Romola Sinha (1913–2010) was a women's right and social activist from Bengal, Calcutta, India.

She was also known as Mrs. S. K. Sinha, after her husband, the Rt. Hon. Sushil Kumar Sinha, ICS, who was a well known Magistrate and Collector and a member of elite Baron Sinha family of Raipur. Her husband was the second son of Lord Satyendra Prasanno Sinha of Raipur, an eminent lawyer, who was the only Indian Governor of Bihar and Orissa, and the only Indian to be raised to the House of Lords before independence. She was involved with social works and women's rights activism from her early age. She was noted for their fight for abolition of Devdasi system, prostitution and rehabilitation of children of prostitutes.

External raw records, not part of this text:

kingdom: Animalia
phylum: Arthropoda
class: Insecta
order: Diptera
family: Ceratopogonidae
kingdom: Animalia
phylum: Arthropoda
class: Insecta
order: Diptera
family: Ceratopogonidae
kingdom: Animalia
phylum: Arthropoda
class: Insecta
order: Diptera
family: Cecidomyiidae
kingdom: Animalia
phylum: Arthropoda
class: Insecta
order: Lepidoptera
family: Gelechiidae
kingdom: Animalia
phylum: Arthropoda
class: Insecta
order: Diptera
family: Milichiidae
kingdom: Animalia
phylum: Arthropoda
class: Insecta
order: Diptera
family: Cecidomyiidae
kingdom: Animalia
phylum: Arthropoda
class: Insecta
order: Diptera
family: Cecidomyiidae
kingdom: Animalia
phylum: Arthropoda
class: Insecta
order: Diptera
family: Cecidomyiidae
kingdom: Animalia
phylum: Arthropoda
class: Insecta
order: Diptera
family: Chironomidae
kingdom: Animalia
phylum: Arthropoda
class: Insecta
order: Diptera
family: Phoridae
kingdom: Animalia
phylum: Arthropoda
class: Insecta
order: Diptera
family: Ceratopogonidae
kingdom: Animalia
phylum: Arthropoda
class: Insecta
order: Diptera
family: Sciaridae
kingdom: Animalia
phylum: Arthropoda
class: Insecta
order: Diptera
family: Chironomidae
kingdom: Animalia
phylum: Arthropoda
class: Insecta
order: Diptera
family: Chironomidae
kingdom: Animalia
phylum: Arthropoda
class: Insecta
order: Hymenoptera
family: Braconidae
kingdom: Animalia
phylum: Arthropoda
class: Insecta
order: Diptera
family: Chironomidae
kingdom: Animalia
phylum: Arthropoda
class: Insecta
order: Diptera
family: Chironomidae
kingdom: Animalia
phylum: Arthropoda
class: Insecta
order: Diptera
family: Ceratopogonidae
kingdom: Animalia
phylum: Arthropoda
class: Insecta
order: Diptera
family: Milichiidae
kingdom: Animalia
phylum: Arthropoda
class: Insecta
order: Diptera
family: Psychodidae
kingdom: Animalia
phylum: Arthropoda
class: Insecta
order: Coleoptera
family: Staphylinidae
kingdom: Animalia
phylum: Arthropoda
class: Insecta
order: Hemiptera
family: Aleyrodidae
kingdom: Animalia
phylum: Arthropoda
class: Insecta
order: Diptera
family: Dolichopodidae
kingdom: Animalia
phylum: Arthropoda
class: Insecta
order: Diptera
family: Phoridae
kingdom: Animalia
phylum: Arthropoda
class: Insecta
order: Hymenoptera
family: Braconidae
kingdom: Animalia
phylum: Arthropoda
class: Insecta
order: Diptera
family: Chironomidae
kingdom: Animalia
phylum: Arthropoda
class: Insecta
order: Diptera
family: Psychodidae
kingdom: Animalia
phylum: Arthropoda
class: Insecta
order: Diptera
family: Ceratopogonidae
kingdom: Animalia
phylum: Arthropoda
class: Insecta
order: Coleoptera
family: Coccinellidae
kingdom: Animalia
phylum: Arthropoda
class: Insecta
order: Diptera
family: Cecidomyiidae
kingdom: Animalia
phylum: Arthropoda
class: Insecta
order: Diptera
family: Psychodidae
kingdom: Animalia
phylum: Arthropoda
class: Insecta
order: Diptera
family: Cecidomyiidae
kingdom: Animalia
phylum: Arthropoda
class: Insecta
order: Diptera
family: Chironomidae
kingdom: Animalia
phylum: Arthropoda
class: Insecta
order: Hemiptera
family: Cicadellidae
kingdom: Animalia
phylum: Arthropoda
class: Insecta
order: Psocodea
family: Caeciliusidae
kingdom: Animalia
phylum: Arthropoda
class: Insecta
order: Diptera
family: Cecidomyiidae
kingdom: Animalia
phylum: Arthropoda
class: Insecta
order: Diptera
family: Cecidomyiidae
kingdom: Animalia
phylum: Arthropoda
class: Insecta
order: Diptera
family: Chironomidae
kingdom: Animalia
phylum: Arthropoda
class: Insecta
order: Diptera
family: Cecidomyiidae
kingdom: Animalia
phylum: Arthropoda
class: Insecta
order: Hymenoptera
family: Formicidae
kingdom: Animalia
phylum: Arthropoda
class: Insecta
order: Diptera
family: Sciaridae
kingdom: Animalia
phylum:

She was founder member of All Bengal Women's Union since 1932 along with other women activists from Bengal like Suniti Devi, the Maharani of Cooch Behar, Charulata Mukherjee, Sucharu Devi, the Maharani of Mayurbhanj and T. R. Nelly. After passing of The Bengal Suppression of Immoral Traffic Bill, 1933, the ABWU rescued girls and started a rehabilitation home called the All Bengal Women's Industrial Institute at Dumdum. Romola Sinha, who later became first chairperson of Central Social Welfare Board in West Bengal, an institution founded at national level by Durgabai Deshmukh. She was also first Secretary of All Bengal Women's Union in 1932 founded under Presidency of Maharani Suniti Devi of Cooch Behar and later became President of ABWU for many years. She later worked along with her other contemporaries like Renuka Ray, Seeta Chaudhuri, Arati Sen and was a guiding light to later generation women activists from West Bengal like Sheila Davar, Bela Sen, Manek Modi, Jaya Chaliha, Pranati Ghosal and Khorshed Narielwala.